Check another option to convert HTMP to PDF in this post- HTML to PDF in Java + Flying Saucer and OpenPDF

How does it work

Let’s first understand what do the libraries mentioned here do-

  1. Open HTML to PDF is a pure-Java library for rendering arbitrary well-formed XML/XHTML (and even HTML5) using CSS 2.1 for layout and formatting, outputting to PDF or images.
  2. jsoup library is used for parsing HTML using the best of HTML5 DOM methods and CSS selectors.
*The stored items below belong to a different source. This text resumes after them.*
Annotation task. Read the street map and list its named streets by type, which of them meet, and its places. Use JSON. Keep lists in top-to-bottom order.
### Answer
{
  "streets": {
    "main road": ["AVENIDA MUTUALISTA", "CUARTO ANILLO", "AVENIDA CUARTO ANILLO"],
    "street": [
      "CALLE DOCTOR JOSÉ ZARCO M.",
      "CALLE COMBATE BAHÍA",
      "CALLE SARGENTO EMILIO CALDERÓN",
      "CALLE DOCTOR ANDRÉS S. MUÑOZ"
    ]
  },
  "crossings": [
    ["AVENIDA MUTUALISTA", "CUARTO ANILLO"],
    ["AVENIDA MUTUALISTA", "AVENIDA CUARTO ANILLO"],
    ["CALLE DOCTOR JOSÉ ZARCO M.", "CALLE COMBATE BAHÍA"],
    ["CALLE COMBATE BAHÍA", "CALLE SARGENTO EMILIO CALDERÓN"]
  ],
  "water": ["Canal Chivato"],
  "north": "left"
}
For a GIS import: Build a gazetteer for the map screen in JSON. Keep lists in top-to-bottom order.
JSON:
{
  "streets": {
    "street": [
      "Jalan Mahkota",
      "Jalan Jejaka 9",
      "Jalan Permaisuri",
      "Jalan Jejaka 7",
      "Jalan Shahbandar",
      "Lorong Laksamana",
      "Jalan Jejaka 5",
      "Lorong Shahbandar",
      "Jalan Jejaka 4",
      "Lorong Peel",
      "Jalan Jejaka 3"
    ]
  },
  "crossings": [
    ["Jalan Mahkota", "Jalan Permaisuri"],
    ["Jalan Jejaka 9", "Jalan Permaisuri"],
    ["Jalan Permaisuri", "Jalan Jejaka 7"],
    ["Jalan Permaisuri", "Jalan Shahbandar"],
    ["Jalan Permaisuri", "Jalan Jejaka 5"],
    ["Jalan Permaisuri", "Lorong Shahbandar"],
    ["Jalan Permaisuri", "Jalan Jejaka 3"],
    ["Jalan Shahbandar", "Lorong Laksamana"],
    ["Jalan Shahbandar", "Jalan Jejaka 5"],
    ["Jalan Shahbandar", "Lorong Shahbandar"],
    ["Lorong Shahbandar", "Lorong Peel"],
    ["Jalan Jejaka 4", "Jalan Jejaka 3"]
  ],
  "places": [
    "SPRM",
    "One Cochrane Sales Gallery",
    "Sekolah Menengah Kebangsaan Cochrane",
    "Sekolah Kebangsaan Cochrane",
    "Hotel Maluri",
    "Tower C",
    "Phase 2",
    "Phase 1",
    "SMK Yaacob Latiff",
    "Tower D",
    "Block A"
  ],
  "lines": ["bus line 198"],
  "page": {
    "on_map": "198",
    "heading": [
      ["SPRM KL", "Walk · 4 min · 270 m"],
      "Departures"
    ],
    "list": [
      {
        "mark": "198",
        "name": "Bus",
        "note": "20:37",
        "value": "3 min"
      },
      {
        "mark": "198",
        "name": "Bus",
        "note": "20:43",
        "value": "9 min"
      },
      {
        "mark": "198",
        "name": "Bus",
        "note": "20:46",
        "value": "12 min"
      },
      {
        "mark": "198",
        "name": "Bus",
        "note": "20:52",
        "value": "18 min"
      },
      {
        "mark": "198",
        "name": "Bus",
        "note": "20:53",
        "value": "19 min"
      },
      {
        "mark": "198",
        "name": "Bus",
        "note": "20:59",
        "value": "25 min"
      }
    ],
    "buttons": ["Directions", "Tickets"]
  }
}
That gives you a well formed HTML (XHTML) that can be passed to the Openhtmltopdf.
  3. Openhtmltopdf uses the open-source PDFBOX as PDF library which generates PDF document from the rendered representation of the XHTML returned by Openhtmltopdf.

Maven Dependencies

To get the above mentioned libraries you need to add following dependencies to your pom.xml

<dependency>
  <groupId>com.openhtmltopdf</groupId>
  <artifactId>openhtmltopdf-core</artifactId>
  <version>1.0.6</version>
</dependency>
<!--supports PDF output with Apache PDF-BOX -->
<dependency>
  <groupId>com.openhtmltopdf</groupId>
  <artifactId>openhtmltopdf-pdfbox</artifactId>
  <version>1.0.6</version>
</dependency>
<dependency>
  <groupId>org.jsoup</groupId>
  <artifactId>jsoup</artifactId>
  <version>1.13.1</version>
</dependency>

Convert HTML to PDF Java example

In this Java program to convert HTML to PDF using Openhtmltopdf and PDFBox we’ll try to cover most of the scenarios that you may encounter i.e. image in HTML, external and inline styling, any external font.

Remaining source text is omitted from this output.